From Self-Evolving Synthetic Data to Verifiable-Reward RL: Post-Training Multi-turn Interactive Tool-Using Agents
Jiaxuan Gao, Jiaao Chen, Chuyi He, Wei-Chen Wang, Shusheng Xu, Hanrui Wang, Di Jin, Yi Wu
TL;DR
The work tackles the data bottleneck and noisy RL signals in post-training, interactive tool-using agents by introducing EigenData, a self-evolving data engine that jointly designs workflows, prompts, and executable verifiers. It pairs EigenData with a verifier-based RL recipe (GRPO-based) that uses trajectory-level group-relative advantages and dynamic filtering to stabilize learning, aided by a finely-tuned user simulator.

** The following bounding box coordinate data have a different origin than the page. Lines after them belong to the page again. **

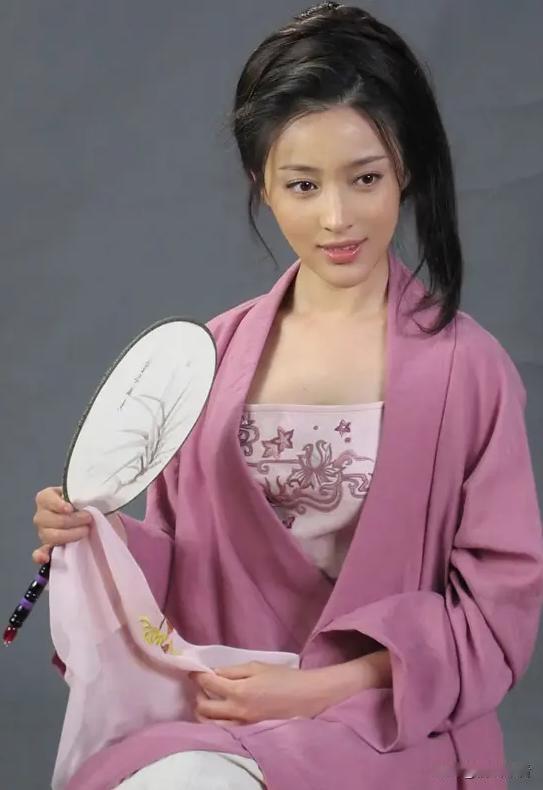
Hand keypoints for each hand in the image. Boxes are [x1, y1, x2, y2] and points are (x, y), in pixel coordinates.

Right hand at [32, 486, 93, 563]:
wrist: (86, 514)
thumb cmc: (83, 500)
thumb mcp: (82, 492)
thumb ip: (81, 494)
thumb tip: (88, 501)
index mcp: (46, 498)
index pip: (45, 499)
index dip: (58, 505)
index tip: (70, 508)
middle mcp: (41, 515)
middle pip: (51, 520)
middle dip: (72, 520)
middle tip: (88, 518)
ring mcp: (43, 532)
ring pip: (50, 536)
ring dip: (69, 535)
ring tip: (85, 531)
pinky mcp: (47, 546)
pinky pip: (39, 553)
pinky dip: (41, 556)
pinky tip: (46, 558)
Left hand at [189, 661, 334, 724]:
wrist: (307, 697)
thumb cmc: (284, 678)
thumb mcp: (258, 667)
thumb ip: (233, 671)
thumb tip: (214, 673)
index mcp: (239, 690)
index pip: (208, 684)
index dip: (197, 675)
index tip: (193, 671)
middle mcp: (237, 711)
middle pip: (203, 707)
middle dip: (197, 694)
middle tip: (200, 685)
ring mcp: (242, 725)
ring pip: (210, 725)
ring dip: (202, 712)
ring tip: (206, 701)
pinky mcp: (248, 733)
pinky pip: (223, 732)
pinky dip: (214, 723)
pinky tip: (217, 715)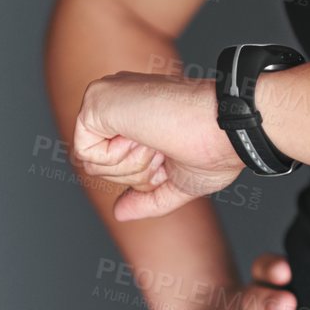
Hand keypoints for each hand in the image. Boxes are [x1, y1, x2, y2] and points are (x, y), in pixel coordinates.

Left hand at [70, 71, 241, 220]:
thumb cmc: (215, 149)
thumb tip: (119, 211)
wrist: (224, 129)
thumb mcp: (180, 183)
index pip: (118, 164)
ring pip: (91, 163)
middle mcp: (122, 101)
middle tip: (164, 147)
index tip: (172, 155)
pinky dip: (117, 157)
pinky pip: (85, 153)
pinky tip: (143, 137)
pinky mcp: (96, 99)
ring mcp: (108, 98)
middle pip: (101, 167)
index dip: (146, 175)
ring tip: (157, 139)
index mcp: (140, 114)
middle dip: (136, 173)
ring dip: (131, 164)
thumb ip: (148, 197)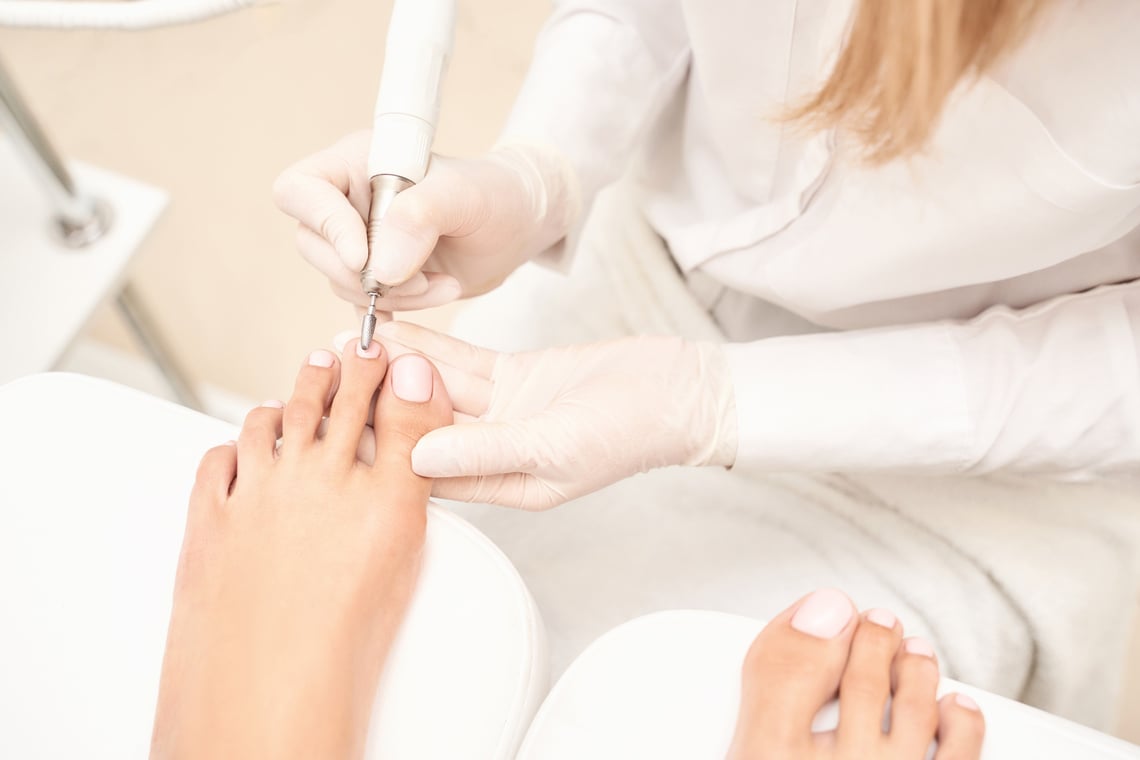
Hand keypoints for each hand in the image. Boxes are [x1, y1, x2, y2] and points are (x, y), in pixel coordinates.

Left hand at [152, 343, 451, 757]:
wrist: (270, 684)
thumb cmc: (346, 637)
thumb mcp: (405, 548)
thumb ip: (412, 475)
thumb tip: (412, 434)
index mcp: (377, 491)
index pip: (390, 409)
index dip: (393, 373)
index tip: (396, 355)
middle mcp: (315, 478)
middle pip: (333, 401)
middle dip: (349, 367)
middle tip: (357, 348)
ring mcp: (257, 493)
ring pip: (273, 419)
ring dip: (293, 393)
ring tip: (305, 377)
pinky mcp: (210, 516)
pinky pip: (218, 462)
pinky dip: (233, 445)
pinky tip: (243, 444)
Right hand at [272, 131, 577, 310]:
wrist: (517, 228)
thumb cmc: (494, 196)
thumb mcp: (468, 196)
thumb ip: (423, 216)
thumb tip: (379, 265)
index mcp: (357, 163)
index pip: (300, 190)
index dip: (325, 225)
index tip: (365, 256)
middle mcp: (348, 200)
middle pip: (312, 244)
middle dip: (364, 274)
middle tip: (421, 280)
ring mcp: (359, 240)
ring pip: (341, 281)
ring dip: (392, 295)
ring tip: (442, 285)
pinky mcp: (376, 275)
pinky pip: (362, 304)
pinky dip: (395, 311)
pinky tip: (432, 298)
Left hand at [368, 322, 738, 509]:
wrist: (678, 392)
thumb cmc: (629, 433)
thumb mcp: (553, 448)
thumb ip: (486, 452)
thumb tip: (414, 459)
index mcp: (502, 487)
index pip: (424, 475)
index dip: (376, 452)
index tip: (331, 428)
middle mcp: (495, 453)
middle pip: (420, 429)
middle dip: (375, 402)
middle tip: (327, 376)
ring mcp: (504, 413)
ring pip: (436, 390)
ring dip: (395, 367)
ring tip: (347, 344)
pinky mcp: (516, 378)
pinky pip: (464, 364)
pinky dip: (432, 346)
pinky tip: (395, 328)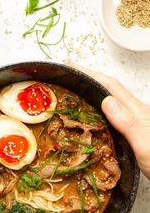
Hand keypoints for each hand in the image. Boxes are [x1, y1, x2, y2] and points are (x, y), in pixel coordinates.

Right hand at [68, 61, 149, 178]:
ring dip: (93, 89)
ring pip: (111, 99)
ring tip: (77, 88)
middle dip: (89, 77)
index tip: (72, 66)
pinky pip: (112, 112)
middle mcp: (135, 113)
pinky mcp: (133, 130)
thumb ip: (128, 124)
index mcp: (136, 111)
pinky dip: (98, 106)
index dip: (91, 74)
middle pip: (110, 88)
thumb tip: (107, 102)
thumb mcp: (145, 146)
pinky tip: (93, 112)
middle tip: (69, 73)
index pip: (110, 86)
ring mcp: (134, 121)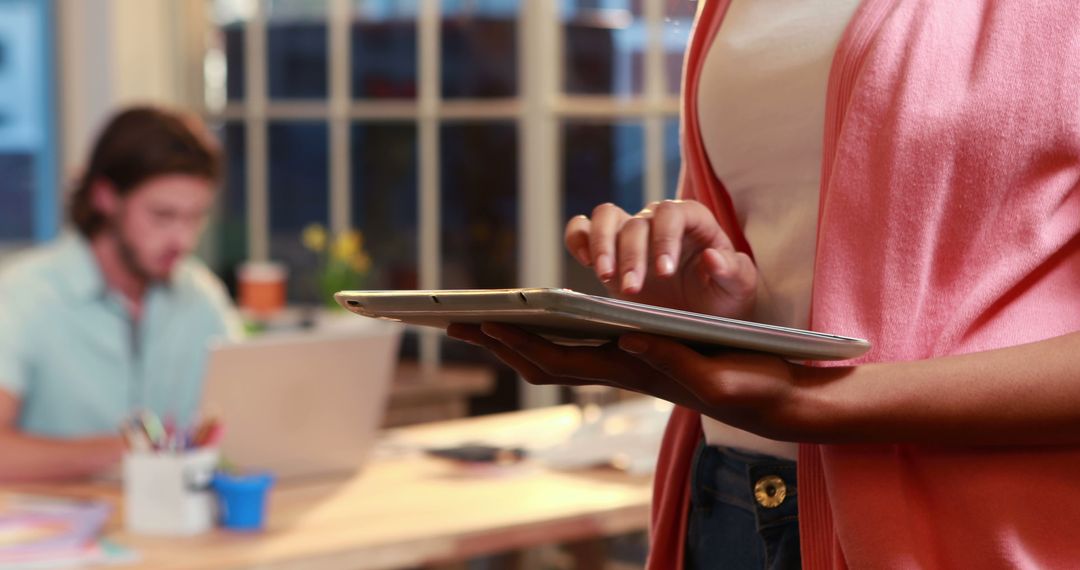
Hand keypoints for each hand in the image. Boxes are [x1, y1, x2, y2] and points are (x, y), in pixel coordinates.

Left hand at [448, 323, 830, 440]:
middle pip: (545, 360)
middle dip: (500, 341)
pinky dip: (550, 335)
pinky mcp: (642, 353)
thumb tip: (628, 334)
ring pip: (557, 356)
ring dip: (517, 340)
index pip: (563, 360)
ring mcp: (628, 363)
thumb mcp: (716, 373)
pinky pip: (581, 347)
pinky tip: (538, 321)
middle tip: (456, 323)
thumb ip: (672, 358)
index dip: (521, 342)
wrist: (778, 399)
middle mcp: (622, 369)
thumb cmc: (753, 385)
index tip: (486, 322)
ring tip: (482, 320)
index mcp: (635, 372)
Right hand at [565, 200, 756, 317]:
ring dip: (602, 245)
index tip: (665, 271)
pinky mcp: (608, 251)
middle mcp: (658, 222)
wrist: (701, 317)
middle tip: (633, 290)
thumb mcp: (739, 288)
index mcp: (693, 221)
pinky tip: (585, 261)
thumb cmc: (723, 298)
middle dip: (632, 255)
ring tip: (605, 277)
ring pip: (605, 218)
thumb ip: (731, 271)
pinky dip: (577, 240)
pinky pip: (582, 230)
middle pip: (637, 222)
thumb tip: (712, 256)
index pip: (673, 214)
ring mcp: (630, 234)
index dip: (665, 238)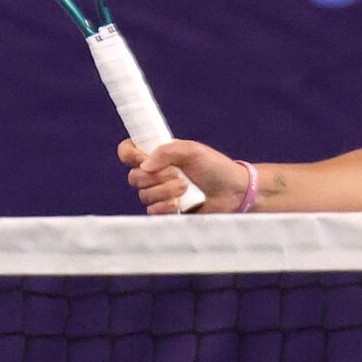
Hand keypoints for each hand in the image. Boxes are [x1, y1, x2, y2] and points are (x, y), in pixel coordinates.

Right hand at [119, 138, 245, 215]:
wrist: (233, 191)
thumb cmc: (215, 167)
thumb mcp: (192, 150)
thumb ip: (166, 151)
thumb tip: (144, 164)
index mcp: (158, 156)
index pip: (128, 152)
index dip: (129, 155)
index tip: (142, 157)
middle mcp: (155, 174)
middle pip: (134, 177)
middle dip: (155, 177)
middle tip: (177, 173)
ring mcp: (160, 194)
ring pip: (144, 195)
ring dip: (165, 191)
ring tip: (185, 187)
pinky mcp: (167, 211)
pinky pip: (152, 210)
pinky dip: (165, 206)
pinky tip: (180, 204)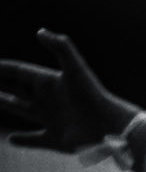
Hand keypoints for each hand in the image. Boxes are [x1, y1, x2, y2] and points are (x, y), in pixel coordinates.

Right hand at [0, 30, 135, 155]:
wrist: (109, 126)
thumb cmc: (92, 96)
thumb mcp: (76, 68)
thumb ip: (61, 47)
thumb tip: (40, 31)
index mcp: (49, 82)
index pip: (19, 72)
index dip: (3, 69)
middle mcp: (48, 100)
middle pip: (18, 89)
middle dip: (1, 85)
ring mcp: (51, 120)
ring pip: (23, 111)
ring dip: (8, 105)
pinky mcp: (56, 140)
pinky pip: (36, 140)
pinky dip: (24, 140)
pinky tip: (11, 140)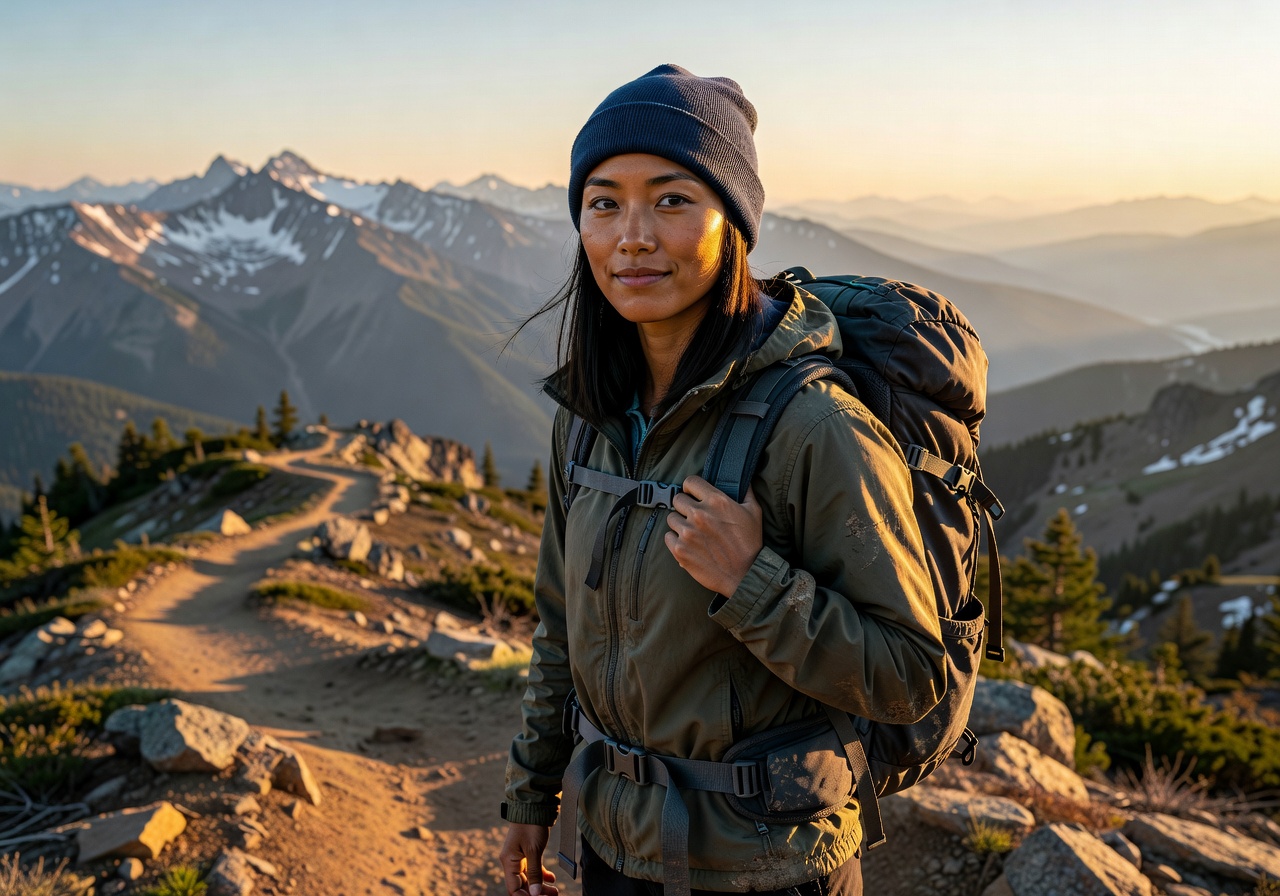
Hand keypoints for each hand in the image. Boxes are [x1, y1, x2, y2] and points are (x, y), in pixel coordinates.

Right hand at [500, 823, 558, 895]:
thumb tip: (535, 894)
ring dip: (541, 885)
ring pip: (529, 878)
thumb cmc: (531, 826)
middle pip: (523, 885)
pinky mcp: (528, 852)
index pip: (514, 888)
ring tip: (555, 890)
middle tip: (554, 895)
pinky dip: (542, 874)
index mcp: (509, 861)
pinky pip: (533, 868)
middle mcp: (512, 861)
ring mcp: (519, 857)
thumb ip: (534, 872)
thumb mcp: (534, 850)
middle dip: (537, 893)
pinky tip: (552, 879)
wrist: (534, 806)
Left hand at [665, 475, 762, 595]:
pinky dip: (675, 540)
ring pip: (671, 518)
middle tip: (694, 516)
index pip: (690, 481)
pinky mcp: (679, 550)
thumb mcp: (753, 512)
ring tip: (692, 532)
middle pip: (677, 499)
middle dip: (685, 506)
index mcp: (716, 501)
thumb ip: (746, 492)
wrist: (744, 575)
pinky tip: (687, 544)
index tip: (693, 495)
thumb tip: (743, 480)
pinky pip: (667, 537)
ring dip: (680, 524)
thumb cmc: (750, 544)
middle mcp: (699, 514)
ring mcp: (687, 532)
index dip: (691, 488)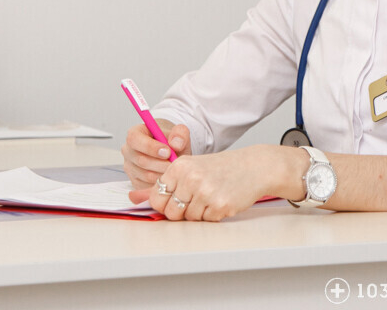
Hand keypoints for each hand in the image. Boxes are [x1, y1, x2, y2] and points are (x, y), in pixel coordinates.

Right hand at [121, 118, 190, 188]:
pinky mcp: (134, 181)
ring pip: (145, 175)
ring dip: (162, 174)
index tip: (167, 152)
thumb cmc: (171, 140)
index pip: (134, 139)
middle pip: (140, 160)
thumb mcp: (179, 132)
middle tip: (175, 164)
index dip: (150, 147)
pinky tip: (168, 177)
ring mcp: (130, 167)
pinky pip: (147, 186)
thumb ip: (180, 133)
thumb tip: (176, 144)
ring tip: (174, 169)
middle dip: (161, 164)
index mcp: (135, 134)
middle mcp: (128, 150)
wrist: (170, 151)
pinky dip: (160, 183)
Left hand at [132, 144, 302, 221]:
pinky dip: (213, 215)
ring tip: (211, 196)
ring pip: (188, 219)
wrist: (253, 166)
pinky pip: (206, 221)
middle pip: (171, 212)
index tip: (178, 196)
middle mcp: (190, 178)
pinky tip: (221, 199)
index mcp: (179, 166)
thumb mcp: (190, 169)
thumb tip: (133, 198)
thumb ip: (161, 185)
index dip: (166, 202)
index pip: (157, 198)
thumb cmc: (220, 168)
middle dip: (181, 211)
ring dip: (199, 213)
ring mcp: (205, 192)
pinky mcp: (219, 205)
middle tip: (196, 198)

Empirically, the approach delivers strong results on tau^2-bench across Airline, Retail, and Telecom, with the 235B model reaching state-of-the-art or frontier-level performance while maintaining open-weight accessibility. The framework demonstrates a scalable, execution-grounded pathway to developing complex tool-using agents with reduced human annotation requirements, while highlighting considerations for safety and policy adherence in deployment.
Abstract
Interactive tool-using agents must solve real-world tasks via multi-turn interaction with both humans and external environments, requiring dialogue state tracking, multi-step tool execution, while following complex instructions. Post-training such agents is challenging because synthesis for high-quality multi-turn tool-use data is difficult to scale, and reinforcement learning (RL) could face noisy signals caused by user simulation, leading to degraded training efficiency. We propose a unified framework that combines a self-evolving data agent with verifier-based RL. Our system, EigenData, is a hierarchical multi-agent engine that synthesizes tool-grounded dialogues together with executable per-instance checkers, and improves generation reliability via closed-loop self-evolving process that updates prompts and workflow. Building on the synthetic data, we develop an RL recipe that first fine-tunes the user model and then applies GRPO-style training with trajectory-level group-relative advantages and dynamic filtering, yielding consistent improvements beyond SFT. Evaluated on tau^2-bench, our best model reaches 73.0% pass^1 on Airline and 98.3% pass^1 on Telecom, matching or exceeding frontier models. Overall, our results suggest a scalable pathway for bootstrapping complex tool-using behaviors without expensive human annotation.